## WHAT TO WORK ON
Below are lines of data; restate word for word those running from the line containing "SI | 13.50€ | |" to the line containing "SR/S | 18.00€ | |", inclusive, and no others.

------------

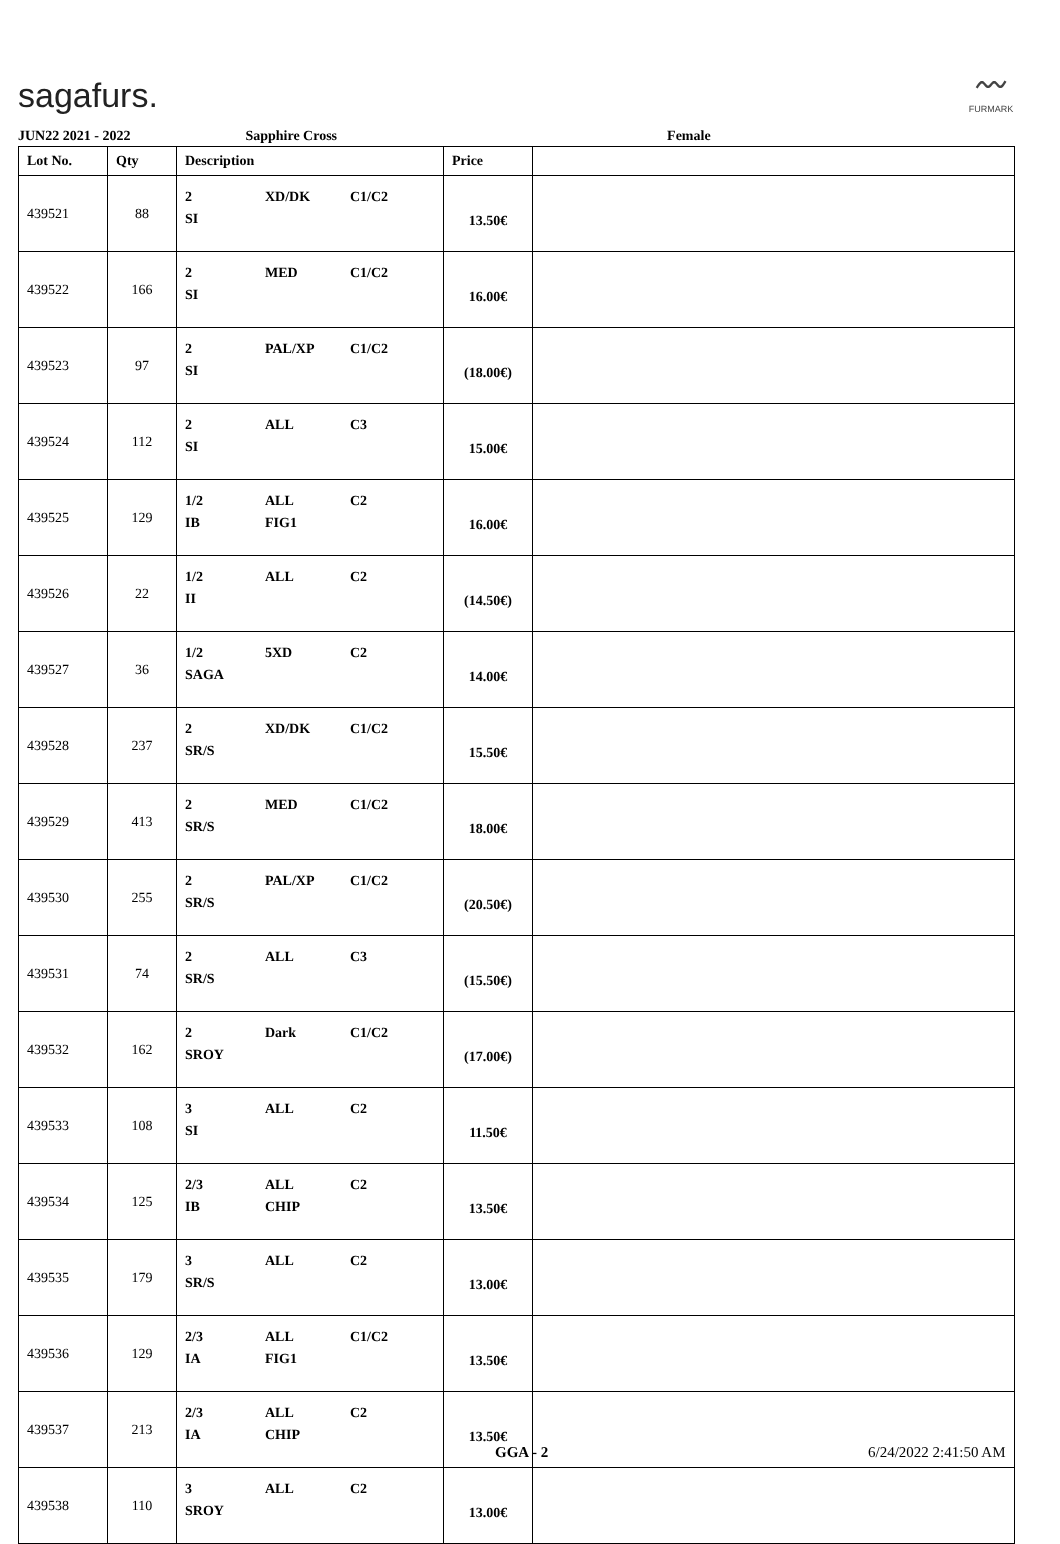sagafurs.
〰
FURMARK
JUN22 2021 - 2022 Sapphire Cross Female
| Lot No. | Qty | Description | Price | |
| --- | --- | --- | --- | --- |
| 439521 | 88 | 2 XD/DK C1/C2 SI | 13.50€ | |
| 439522 | 166 | 2 MED C1/C2 SI | 16.00€ | |
| 439523 | 97 | 2 PAL/XP C1/C2 SI | (18.00€) | |
| 439524 | 112 | 2 ALL C3 SI | 15.00€ | |
| 439525 | 129 | 1/2 ALL C2 IB FIG1 | 16.00€ | |
| 439526 | 22 | 1/2 ALL C2 II | (14.50€) | |
| 439527 | 36 | 1/2 5XD C2 SAGA | 14.00€ | |
| 439528 | 237 | 2 XD/DK C1/C2 SR/S | 15.50€ | |
| 439529 | 413 | 2 MED C1/C2 SR/S | 18.00€ | |
| 439530 | 255 | 2 PAL/XP C1/C2 SR/S | (20.50€) | |
| 439531 | 74 | 2 ALL C3 SR/S | (15.50€) | |
| 439532 | 162 | 2 Dark C1/C2 SROY | (17.00€) | |
| 439533 | 108 | 3 ALL C2 SI | 11.50€ | |
| 439534 | 125 | 2/3 ALL C2 IB CHIP | 13.50€ | |
| 439535 | 179 | 3 ALL C2 SR/S | 13.00€ | |
| 439536 | 129 | 2/3 ALL C1/C2 IA FIG1 | 13.50€ | |
| 439537 | 213 | 2/3 ALL C2 IA CHIP | 13.50€ | |
| 439538 | 110 | 3 ALL C2 SROY | 13.00€ | |
GGA - 2 6/24/2022 2:41:50 AM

------------

## YOUR RESPONSE
| 439521 | 88 | 2 XD/DK C1/C2 SI | 13.50€ | |
| 439522 | 166 | 2 MED C1/C2 SI | 16.00€ | |
| 439523 | 97 | 2 PAL/XP C1/C2 SI | (18.00€) | |
| 439524 | 112 | 2 ALL C3 SI | 15.00€ | |
| 439525 | 129 | 1/2 ALL C2 IB FIG1 | 16.00€ | |
| 439526 | 22 | 1/2 ALL C2 II | (14.50€) | |
| 439527 | 36 | 1/2 5XD C2 SAGA | 14.00€ | |
| 439528 | 237 | 2 XD/DK C1/C2 SR/S | 15.50€ | |
| 439529 | 413 | 2 MED C1/C2 SR/S | 18.00€ | |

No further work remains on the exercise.